=== ASSIGNED TASK ===
Reproduce the data word for word, keeping every line complete.

=== SUPPLIED DATA ===
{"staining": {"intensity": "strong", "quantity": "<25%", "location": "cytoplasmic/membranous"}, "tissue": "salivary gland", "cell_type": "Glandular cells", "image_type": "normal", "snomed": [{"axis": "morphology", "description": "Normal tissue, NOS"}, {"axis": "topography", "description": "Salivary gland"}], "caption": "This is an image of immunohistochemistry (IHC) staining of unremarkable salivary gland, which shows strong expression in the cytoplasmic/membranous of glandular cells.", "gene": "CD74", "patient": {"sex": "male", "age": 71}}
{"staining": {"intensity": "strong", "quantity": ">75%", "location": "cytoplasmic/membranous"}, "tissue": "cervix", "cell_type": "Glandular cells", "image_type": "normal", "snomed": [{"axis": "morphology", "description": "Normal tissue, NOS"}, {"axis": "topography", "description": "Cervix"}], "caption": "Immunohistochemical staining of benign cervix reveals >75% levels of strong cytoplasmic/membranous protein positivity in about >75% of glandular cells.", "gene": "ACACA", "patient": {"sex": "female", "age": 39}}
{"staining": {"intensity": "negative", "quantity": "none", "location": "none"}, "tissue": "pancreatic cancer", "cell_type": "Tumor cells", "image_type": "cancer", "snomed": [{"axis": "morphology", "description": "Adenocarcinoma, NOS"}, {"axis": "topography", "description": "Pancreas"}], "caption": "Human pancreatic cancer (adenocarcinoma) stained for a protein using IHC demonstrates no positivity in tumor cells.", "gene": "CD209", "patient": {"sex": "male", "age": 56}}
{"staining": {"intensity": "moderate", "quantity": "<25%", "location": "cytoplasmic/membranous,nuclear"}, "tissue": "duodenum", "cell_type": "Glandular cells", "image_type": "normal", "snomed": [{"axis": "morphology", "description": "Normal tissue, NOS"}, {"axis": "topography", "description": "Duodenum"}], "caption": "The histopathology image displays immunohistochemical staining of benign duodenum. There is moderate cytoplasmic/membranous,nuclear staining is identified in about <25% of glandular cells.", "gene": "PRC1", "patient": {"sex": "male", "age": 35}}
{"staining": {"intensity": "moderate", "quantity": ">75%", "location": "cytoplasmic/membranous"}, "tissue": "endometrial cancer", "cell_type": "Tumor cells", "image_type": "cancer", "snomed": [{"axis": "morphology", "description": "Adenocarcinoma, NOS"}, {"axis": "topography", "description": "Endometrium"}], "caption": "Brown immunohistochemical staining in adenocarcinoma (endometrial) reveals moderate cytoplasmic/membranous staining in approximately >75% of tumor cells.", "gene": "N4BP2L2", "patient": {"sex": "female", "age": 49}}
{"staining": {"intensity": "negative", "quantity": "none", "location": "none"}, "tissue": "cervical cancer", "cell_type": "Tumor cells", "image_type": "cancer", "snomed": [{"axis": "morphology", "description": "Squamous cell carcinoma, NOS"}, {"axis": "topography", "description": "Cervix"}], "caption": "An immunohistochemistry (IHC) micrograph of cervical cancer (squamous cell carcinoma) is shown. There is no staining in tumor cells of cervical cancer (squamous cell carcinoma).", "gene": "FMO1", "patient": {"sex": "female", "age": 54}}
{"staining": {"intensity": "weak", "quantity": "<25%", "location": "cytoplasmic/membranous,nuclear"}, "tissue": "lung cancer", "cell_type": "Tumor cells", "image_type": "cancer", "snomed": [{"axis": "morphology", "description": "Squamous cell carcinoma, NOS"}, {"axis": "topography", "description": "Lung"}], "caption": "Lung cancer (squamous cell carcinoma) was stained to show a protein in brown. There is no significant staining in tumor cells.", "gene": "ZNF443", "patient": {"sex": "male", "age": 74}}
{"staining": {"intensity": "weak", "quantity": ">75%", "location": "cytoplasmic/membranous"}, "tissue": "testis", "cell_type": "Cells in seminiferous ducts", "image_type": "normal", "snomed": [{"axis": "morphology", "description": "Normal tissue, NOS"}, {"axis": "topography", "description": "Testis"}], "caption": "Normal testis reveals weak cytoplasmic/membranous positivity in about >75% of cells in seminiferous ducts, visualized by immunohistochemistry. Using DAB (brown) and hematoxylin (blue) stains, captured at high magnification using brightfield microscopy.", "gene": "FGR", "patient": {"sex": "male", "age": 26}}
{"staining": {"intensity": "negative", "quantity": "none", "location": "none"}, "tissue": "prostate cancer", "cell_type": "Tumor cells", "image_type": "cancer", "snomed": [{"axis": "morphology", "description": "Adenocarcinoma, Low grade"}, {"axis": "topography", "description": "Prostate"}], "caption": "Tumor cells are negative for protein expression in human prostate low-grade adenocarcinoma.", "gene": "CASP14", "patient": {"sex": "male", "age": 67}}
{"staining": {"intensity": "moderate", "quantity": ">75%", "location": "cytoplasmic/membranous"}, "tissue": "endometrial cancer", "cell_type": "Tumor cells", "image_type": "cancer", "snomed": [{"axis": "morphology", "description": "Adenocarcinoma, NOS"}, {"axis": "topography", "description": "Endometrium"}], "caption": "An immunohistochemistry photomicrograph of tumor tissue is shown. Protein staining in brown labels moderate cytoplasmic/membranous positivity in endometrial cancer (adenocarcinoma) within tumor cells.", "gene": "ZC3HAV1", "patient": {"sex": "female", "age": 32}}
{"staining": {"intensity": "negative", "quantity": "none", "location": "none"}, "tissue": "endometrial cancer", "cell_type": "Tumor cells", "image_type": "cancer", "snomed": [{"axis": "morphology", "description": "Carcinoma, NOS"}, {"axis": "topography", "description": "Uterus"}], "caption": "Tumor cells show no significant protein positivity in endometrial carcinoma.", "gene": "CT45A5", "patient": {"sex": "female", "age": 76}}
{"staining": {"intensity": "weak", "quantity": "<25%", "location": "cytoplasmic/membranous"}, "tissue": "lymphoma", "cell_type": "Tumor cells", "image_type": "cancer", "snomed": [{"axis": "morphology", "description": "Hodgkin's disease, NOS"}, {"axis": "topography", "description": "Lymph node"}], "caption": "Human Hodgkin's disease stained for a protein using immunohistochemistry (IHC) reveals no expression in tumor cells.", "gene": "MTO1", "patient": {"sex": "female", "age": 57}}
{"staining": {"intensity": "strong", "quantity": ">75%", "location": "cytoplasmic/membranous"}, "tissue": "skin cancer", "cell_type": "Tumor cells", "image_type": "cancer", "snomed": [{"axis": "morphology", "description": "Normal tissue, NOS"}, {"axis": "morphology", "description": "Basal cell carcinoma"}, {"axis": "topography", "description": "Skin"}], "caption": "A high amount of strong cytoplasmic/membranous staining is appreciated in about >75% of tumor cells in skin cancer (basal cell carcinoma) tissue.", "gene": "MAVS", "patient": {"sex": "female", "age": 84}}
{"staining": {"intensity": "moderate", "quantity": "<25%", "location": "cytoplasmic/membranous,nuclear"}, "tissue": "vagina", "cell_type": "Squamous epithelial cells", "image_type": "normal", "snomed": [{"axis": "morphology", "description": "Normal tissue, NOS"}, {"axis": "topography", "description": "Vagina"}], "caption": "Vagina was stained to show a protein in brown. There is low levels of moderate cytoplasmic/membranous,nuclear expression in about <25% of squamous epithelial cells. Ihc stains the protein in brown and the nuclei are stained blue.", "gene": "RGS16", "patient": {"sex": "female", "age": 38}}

=== COMPLETED EXERCISE ===
{"staining": {"intensity": "strong", "quantity": "<25%", "location": "cytoplasmic/membranous"}, "tissue": "salivary gland", "cell_type": "Glandular cells", "image_type": "normal", "snomed": [{"axis": "morphology", "description": "Normal tissue, NOS"}, {"axis": "topography", "description": "Salivary gland"}], "caption": "This is an image of immunohistochemistry (IHC) staining of unremarkable salivary gland, which shows strong expression in the cytoplasmic/membranous of glandular cells.", "gene": "CD74", "patient": {"sex": "male", "age": 71}}
{"staining": {"intensity": "strong", "quantity": ">75%", "location": "cytoplasmic/membranous"}, "tissue": "cervix", "cell_type": "Glandular cells", "image_type": "normal", "snomed": [{"axis": "morphology", "description": "Normal tissue, NOS"}, {"axis": "topography", "description": "Cervix"}], "caption": "Immunohistochemical staining of benign cervix reveals >75% levels of strong cytoplasmic/membranous protein positivity in about >75% of glandular cells.", "gene": "ACACA", "patient": {"sex": "female", "age": 39}}
{"staining": {"intensity": "negative", "quantity": "none", "location": "none"}, "tissue": "pancreatic cancer", "cell_type": "Tumor cells", "image_type": "cancer", "snomed": [{"axis": "morphology", "description": "Adenocarcinoma, NOS"}, {"axis": "topography", "description": "Pancreas"}], "caption": "Human pancreatic cancer (adenocarcinoma) stained for a protein using IHC demonstrates no positivity in tumor cells.", "gene": "CD209", "patient": {"sex": "male", "age": 56}}
{"staining": {"intensity": "moderate", "quantity": "<25%", "location": "cytoplasmic/membranous,nuclear"}, "tissue": "duodenum", "cell_type": "Glandular cells", "image_type": "normal", "snomed": [{"axis": "morphology", "description": "Normal tissue, NOS"}, {"axis": "topography", "description": "Duodenum"}], "caption": "The histopathology image displays immunohistochemical staining of benign duodenum. There is moderate cytoplasmic/membranous,nuclear staining is identified in about <25% of glandular cells.", "gene": "PRC1", "patient": {"sex": "male", "age": 35}}
{"staining": {"intensity": "moderate", "quantity": ">75%", "location": "cytoplasmic/membranous"}, "tissue": "endometrial cancer", "cell_type": "Tumor cells", "image_type": "cancer", "snomed": [{"axis": "morphology", "description": "Adenocarcinoma, NOS"}, {"axis": "topography", "description": "Endometrium"}], "caption": "Brown immunohistochemical staining in adenocarcinoma (endometrial) reveals moderate cytoplasmic/membranous staining in approximately >75% of tumor cells.", "gene": "N4BP2L2", "patient": {"sex": "female", "age": 49}}
{"staining": {"intensity": "negative", "quantity": "none", "location": "none"}, "tissue": "cervical cancer", "cell_type": "Tumor cells", "image_type": "cancer", "snomed": [{"axis": "morphology", "description": "Squamous cell carcinoma, NOS"}, {"axis": "topography", "description": "Cervix"}], "caption": "An immunohistochemistry (IHC) micrograph of cervical cancer (squamous cell carcinoma) is shown. There is no staining in tumor cells of cervical cancer (squamous cell carcinoma).", "gene": "FMO1", "patient": {"sex": "female", "age": 54}}
{"staining": {"intensity": "weak", "quantity": "<25%", "location": "cytoplasmic/membranous,nuclear"}, "tissue": "lung cancer", "cell_type": "Tumor cells", "image_type": "cancer", "snomed": [{"axis": "morphology", "description": "Squamous cell carcinoma, NOS"}, {"axis": "topography", "description": "Lung"}], "caption": "Lung cancer (squamous cell carcinoma) was stained to show a protein in brown. There is no significant staining in tumor cells.", "gene": "ZNF443", "patient": {"sex": "male", "age": 74}}
{"staining": {"intensity": "weak", "quantity": ">75%", "location": "cytoplasmic/membranous"}, "tissue": "testis", "cell_type": "Cells in seminiferous ducts", "image_type": "normal", "snomed": [{"axis": "morphology", "description": "Normal tissue, NOS"}, {"axis": "topography", "description": "Testis"}], "caption": "Normal testis reveals weak cytoplasmic/membranous positivity in about >75% of cells in seminiferous ducts, visualized by immunohistochemistry. Using DAB (brown) and hematoxylin (blue) stains, captured at high magnification using brightfield microscopy.", "gene": "FGR", "patient": {"sex": "male", "age": 26}}
{"staining": {"intensity": "negative", "quantity": "none", "location": "none"}, "tissue": "prostate cancer", "cell_type": "Tumor cells", "image_type": "cancer", "snomed": [{"axis": "morphology", "description": "Adenocarcinoma, Low grade"}, {"axis": "topography", "description": "Prostate"}], "caption": "Tumor cells are negative for protein expression in human prostate low-grade adenocarcinoma.", "gene": "CASP14", "patient": {"sex": "male", "age": 67}}
{"staining": {"intensity": "moderate", "quantity": ">75%", "location": "cytoplasmic/membranous"}, "tissue": "endometrial cancer", "cell_type": "Tumor cells", "image_type": "cancer", "snomed": [{"axis": "morphology", "description": "Adenocarcinoma, NOS"}, {"axis": "topography", "description": "Endometrium"}], "caption": "An immunohistochemistry photomicrograph of tumor tissue is shown. Protein staining in brown labels moderate cytoplasmic/membranous positivity in endometrial cancer (adenocarcinoma) within tumor cells.", "gene": "ZC3HAV1", "patient": {"sex": "female", "age": 32}}
{"staining": {"intensity": "negative", "quantity": "none", "location": "none"}, "tissue": "endometrial cancer", "cell_type": "Tumor cells", "image_type": "cancer", "snomed": [{"axis": "morphology", "description": "Carcinoma, NOS"}, {"axis": "topography", "description": "Uterus"}], "caption": "Tumor cells show no significant protein positivity in endometrial carcinoma.", "gene": "CT45A5", "patient": {"sex": "female", "age": 76}}
{"staining": {"intensity": "weak", "quantity": "<25%", "location": "cytoplasmic/membranous"}, "tissue": "lymphoma", "cell_type": "Tumor cells", "image_type": "cancer", "snomed": [{"axis": "morphology", "description": "Hodgkin's disease, NOS"}, {"axis": "topography", "description": "Lymph node"}], "caption": "Human Hodgkin's disease stained for a protein using immunohistochemistry (IHC) reveals no expression in tumor cells.", "gene": "MTO1", "patient": {"sex": "female", "age": 57}}
{"staining": {"intensity": "strong", "quantity": ">75%", "location": "cytoplasmic/membranous"}, "tissue": "skin cancer", "cell_type": "Tumor cells", "image_type": "cancer", "snomed": [{"axis": "morphology", "description": "Normal tissue, NOS"}, {"axis": "morphology", "description": "Basal cell carcinoma"}, {"axis": "topography", "description": "Skin"}], "caption": "A high amount of strong cytoplasmic/membranous staining is appreciated in about >75% of tumor cells in skin cancer (basal cell carcinoma) tissue.", "gene": "MAVS", "patient": {"sex": "female", "age": 84}}
{"staining": {"intensity": "moderate", "quantity": "<25%", "location": "cytoplasmic/membranous,nuclear"}, "tissue": "vagina", "cell_type": "Squamous epithelial cells", "image_type": "normal", "snomed": [{"axis": "morphology", "description": "Normal tissue, NOS"}, {"axis": "topography", "description": "Vagina"}], "caption": "Vagina was stained to show a protein in brown. There is low levels of moderate cytoplasmic/membranous,nuclear expression in about <25% of squamous epithelial cells. Ihc stains the protein in brown and the nuclei are stained blue.", "gene": "RGS16", "patient": {"sex": "female", "age": 38}}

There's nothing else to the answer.